Some behavior related to poor health was also more prevalent in the mountain areas
(Hurng et al., 2000; Lu, Tseng & Tsai, 2003). Public health effort is still needed
and social infrastructure for the remote mountain areas is necessary to improve the
situation.
Geographic health inequality is also an important field in health inequality
issues. Curtis & Jones (1998) explain the geographic differences by compositional
(individual) and contextual effects. The contextual effects are interpreted by the
spatial patterning and diffusion of physical and biological risk factors, the role of
space and place in social relations important for health; and a sense of place helps
to understand the significance of health. Geographic effect is often related to
different exposures to health risks, inequity in access to health care, or income
inequality (Krieger, 1999; Marmot & Wilkinson, 1999). The geographic difference
in the elderly’s health-related quality of life may be related to the unfair
opportunity for the same level of quality of health. The life for farmers is usually
labor-intensive, and reduced access to health care may influence their health. These
elderly are also more likely to have a low income, or worry about economic
security after retirement (Ministry of Interior, 2002).

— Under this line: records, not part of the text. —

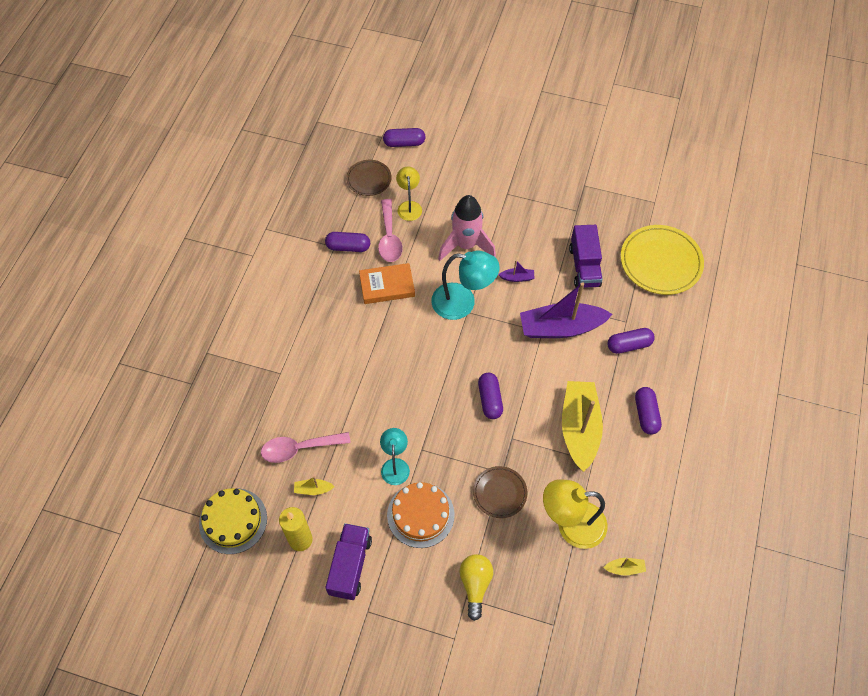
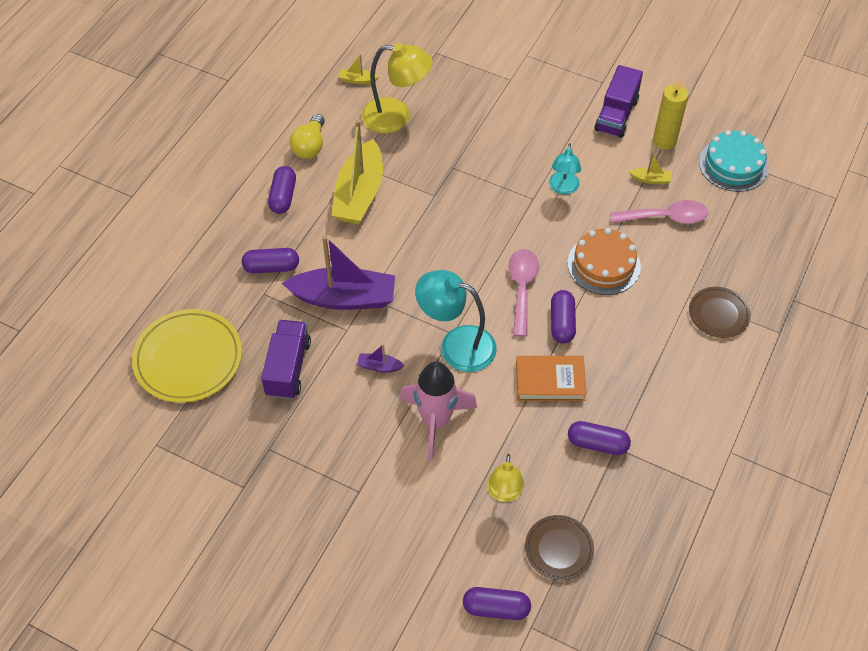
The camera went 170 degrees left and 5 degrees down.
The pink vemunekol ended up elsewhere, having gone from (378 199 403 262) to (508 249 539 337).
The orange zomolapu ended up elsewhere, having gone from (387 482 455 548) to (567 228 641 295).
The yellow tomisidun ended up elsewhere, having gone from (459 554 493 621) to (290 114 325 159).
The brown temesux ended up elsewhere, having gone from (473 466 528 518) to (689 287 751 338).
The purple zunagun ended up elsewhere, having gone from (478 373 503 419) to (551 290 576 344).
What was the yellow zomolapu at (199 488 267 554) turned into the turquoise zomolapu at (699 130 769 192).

This study has some limitations. First, the samples of the offshore islands and
remote mountain areas were limited. The samples were drawn from the 2001
National Health Interview Survey. Although the sampling was over-weighted for
selecting more from the offshore islands and mountain area samples, the available
samples were still limited. Secondly, multi-level analysis was not applied in this
study, and personal characteristics were only used for control in the models. The
main reasons include that the offshore islands and mountain areas samples were
limited and the sampling method in the survey was without city/county
representation. Thus this study only compared the differences in the Taiwan area,
offshore islands, and mountain areas by stratification. In addition, this study
analyzed the absolute difference rather than a single index of distribution, and
therefore the dissimilarity or distribution of health inequality was not represented
(Regidor, 2004 a, b). Third, for many cases the income variable was missing or
unavailable for analysis. Additionally, most of the elderly do not have work.
Educational level was the only socio-economic status variable to be controlled in
the analysis.
Gender difference of the elderly’s health-related quality of life exists in
geographic area in Taiwan. Although National Health Insurance is implemented to
remove the financial access risk, and public health efforts were made for health
care distribution equity, there seems to be health inequality for the elderly. The
unfair opportunity that impedes the health-related quality of life for women needs
to be examined, and gender sensitivity analysis should be applied to health policy
to create equal opportunities for health and quality of life for both genders. In
addition, further studies are suggested to examine the geographic difference in
health inequality within Taiwan, to examine the underlying factors of geographic
and individual levels by multi-level analysis, and to explore the relations between
health and geography with intensive qualitative research.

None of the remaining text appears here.